» Text section
'''

Should it be said that the subjection of governments to Jesus Christ is not a relation manifested by reason, and therefore not obligatory on the State, the answer is obvious— that duties spring not from the manner in which the relation is made known, hut from the truth of the relation itself. If the fact is so, that Jesus Christ is our Lord, and we know the fact, no matter how we come to know it, we are bouud to acknowledge it, and act upon it. A father is entitled to the reverence of his son, a master to the obedience of his servant, and a king to the allegiance of his subjects, no matter how the relation between them is ascertained. Now, that Jesus Christ is the supreme Ruler of the nations, we know with infallible certainty, if we accept the Scriptures as the Word of God.

But it may be asked—and this is the core of all the perplexity which attends the subject—Has the State any right to accept the Scriptures as the Word of God? The answer requires a distinction, and that distinction seems to us to obviate all difficulty. If by “accepting the Scriptures” it is meant that the State has a right to prescribe them as a rule of faith and practice to its subjects, the answer must be in the negative. The State is lord of no man’s conscience. As long as he preserves the peace, and is not injurious to the public welfare, no human power has a right to control his opinion or to restrain his acts. In these matters he is responsible to none but God. He may be Atheist, Deist, infidel, Turk or Pagan: it is no concern of the State, so long as he walks orderly. Its protecting shield must be over him, as over every other citizen. We utterly abhor the doctrine that the civil magistrate has any jurisdiction in the domain of religion, in its relations to the conscience or conduct of others, and we cordially approve the clause in our Confederate Constitution which guarantees the amplest liberty on this subject.

'''

» Set tasks
a – From the passage on the State and the Scriptures, set down everything from "Should it be" down to "Word of God.", copied word for word.
b – Decide whether each statement agrees with the passage on the State and the Scriptures. Answer yes or no for each, and quote the words from the passage that decide it.
(i) The State has a right to prescribe the Scriptures to its subjects as a rule of faith and practice.
(ii) The writers approve a clause in the Confederate Constitution that guarantees liberty on this subject.
(iii) A citizen who is an Atheist falls outside the State's protection.

» Dataset excerpts

'''

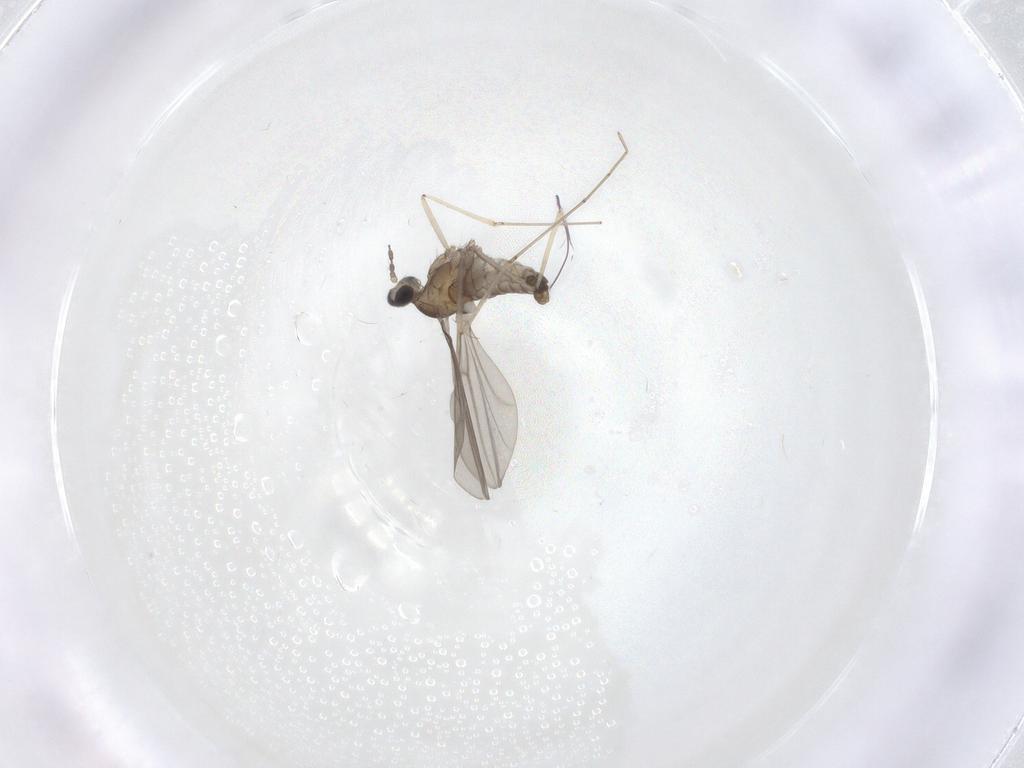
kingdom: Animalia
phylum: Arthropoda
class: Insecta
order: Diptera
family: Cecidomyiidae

'''
'''

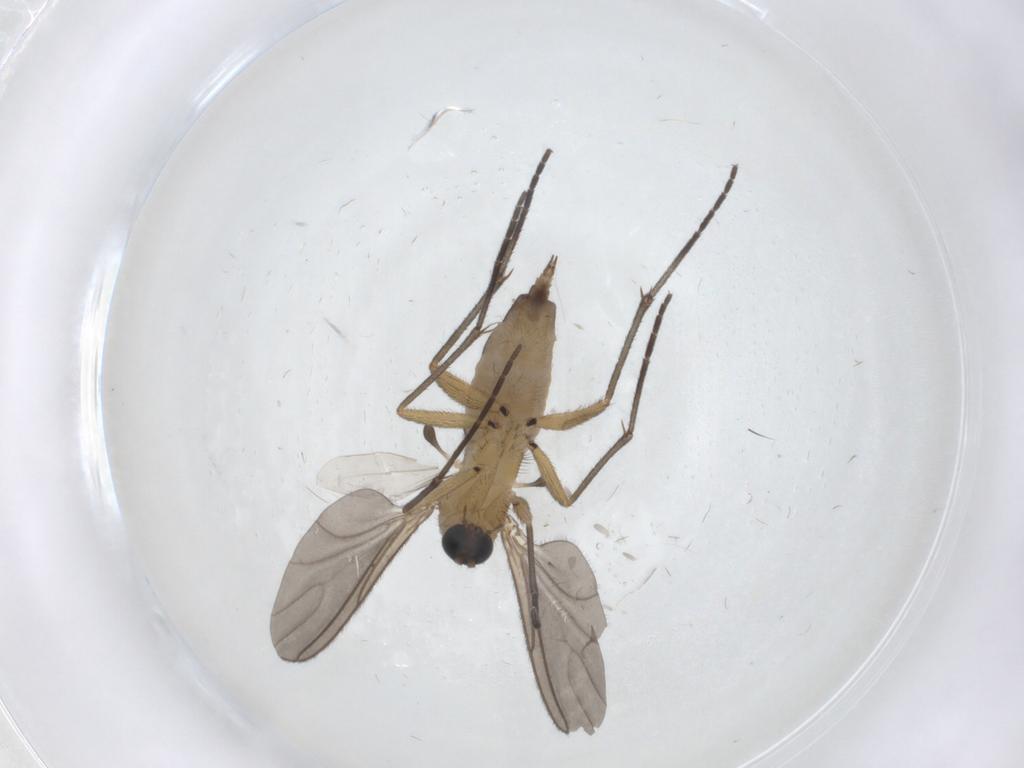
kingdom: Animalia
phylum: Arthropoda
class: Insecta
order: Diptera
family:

'''

» Responses in order
a –
Should it be said that the subjection of governments to Jesus Christ is not a relation manifested by reason, and therefore not obligatory on the State, the answer is obvious— that duties spring not from the manner in which the relation is made known, hut from the truth of the relation itself. If the fact is so, that Jesus Christ is our Lord, and we know the fact, no matter how we come to know it, we are bouud to acknowledge it, and act upon it. A father is entitled to the reverence of his son, a master to the obedience of his servant, and a king to the allegiance of his subjects, no matter how the relation between them is ascertained. Now, that Jesus Christ is the supreme Ruler of the nations, we know with infallible certainty, if we accept the Scriptures as the Word of God.

b –
(i) No: "If by “accepting the Scriptures” it is meant that the State has a right to prescribe them as a rule of faith and practice to its subjects, the answer must be in the negative."
(ii) Yes: "we cordially approve the clause in our Confederate Constitution which guarantees the amplest liberty on this subject."
(iii) No: "Its protecting shield must be over him, as over every other citizen."